Asean focus: unity, growth
Tomorrow, leaders of the Association of Southeast Asian Nations will gather at the PICC in Pasay City for the culmination of more than 130 meetings of Asean ministers, senior officials and technical working groups attended by nearly 2,000 delegates. It is the first international summit of heads of government to be hosted by the Philippines under the Duterte administration, and the third time the Philippines is serving as host (the first was in Manila in 1987 under President Cory Aquino and the second in Cebu in 2007 under President Gloria Arroyo).
In accepting the chairmanship of Asean, which is marking its golden year, President Duterte promised last year to highlight the 10-nation grouping as a model of regionalism and a global player, with the interest of the people at its core. This can serve as the mission from which action plans can be drawn.
For instance, while Mr. Duterte is expected to highlight his war on drugs and on terrorism, Asean unity and possibly warming relations with China and Russia, he should also touch on how leaders can bridge the economic divide among Asean members. While some tiny states like Singapore and Brunei have prosperous economies, there are those that remain poor like Laos and Myanmar (Burma). One way to address this is to aggressively pursue the Asean Economic Community (AEC) established in 2015 for a freer flow of goods, services, investment, capital and skilled labor within the region. In the long run, there is also the dream of having a single currency similar to the euro. As it stands, Asean is a trade bloc with growing economic clout given its combined population of more than 620 million—an economy worth $2.4 trillion that grew by an average of 5 percent in the past decade.
Initially, the AEC will allow the free trade of professionals in the region, among them engineers, architects, doctors, nurses, lawyers and accountants.
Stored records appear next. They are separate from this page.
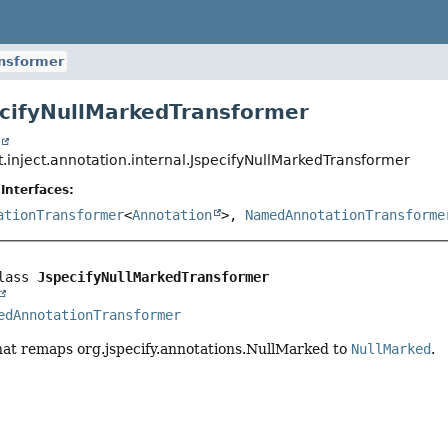
ansformer
ecifyNullMarkedTransformer
t
.inject.annotation.internal.JspecifyNullMarkedTransformer
Interfaces:
ationTransformer
<
Annotation
>,
NamedAnnotationTransforme
lass 
JspecifyNullMarkedTransformer
edAnnotationTransformer
hat remaps org.jspecify.annotations.NullMarked to
NullMarked
.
The next action should be the promotion of MSMEs (micro, small and medium enterprises) in the region by connecting them to markets within and outside the bloc. This should help address income inequality and the resulting poverty problem in the region. Some members like Laos and Myanmar need the region’s stronger economies to help them as their economies are today being fueled mainly by government spending. They need investments from the private sectors of the more developed members to create jobs that, in turn, will lift many from poverty.
Maritime security and cooperation is another issue that should be decisively tackled, particularly in the waters between the Philippines, Indonesia and Malaysia where piracy has become a menace.
Human rights is another point to be addressed, even if it has become a touchy issue for the host country as a result of the thousands of deaths resulting from the administration’s war on drugs. The issue also resounds in the case of the thousands of Rohingya “boat people” who have fled tensions and state-sanctioned discrimination against the ethnic Muslim minority in Myanmar.
Much speculation has focused on whether Asean will take China to task for its controversial actions in the South China Sea. Based on a draft communiqué to be issued at the end of tomorrow’s summit, it appears that Asean leaders have decided to employ subdued language and avoid any conflict with the regional powerhouse. It’s a stance that would not sit well with former foreign secretary Albert del Rosario, Senate Minority Leader Franklin Drilon and others who think that the ruling of the Permanent Court of Arbitration invalidating China’s expansive claims in the South China Sea should be an integral part of the framework being finalized for the code of conduct in the disputed waters. Then again, as wise men put it, it ain’t over till the fat lady sings.
The theme the Philippines chose in hosting the 30th Asean summit—“Partnering for Change, Engaging the World”—aptly reflects the Philippine government’s advocacy to promote unity and growth within and among Asean’s member-states and its global partners. An even stronger Asean will emerge if the stronger members begin to help the weaker members to grow.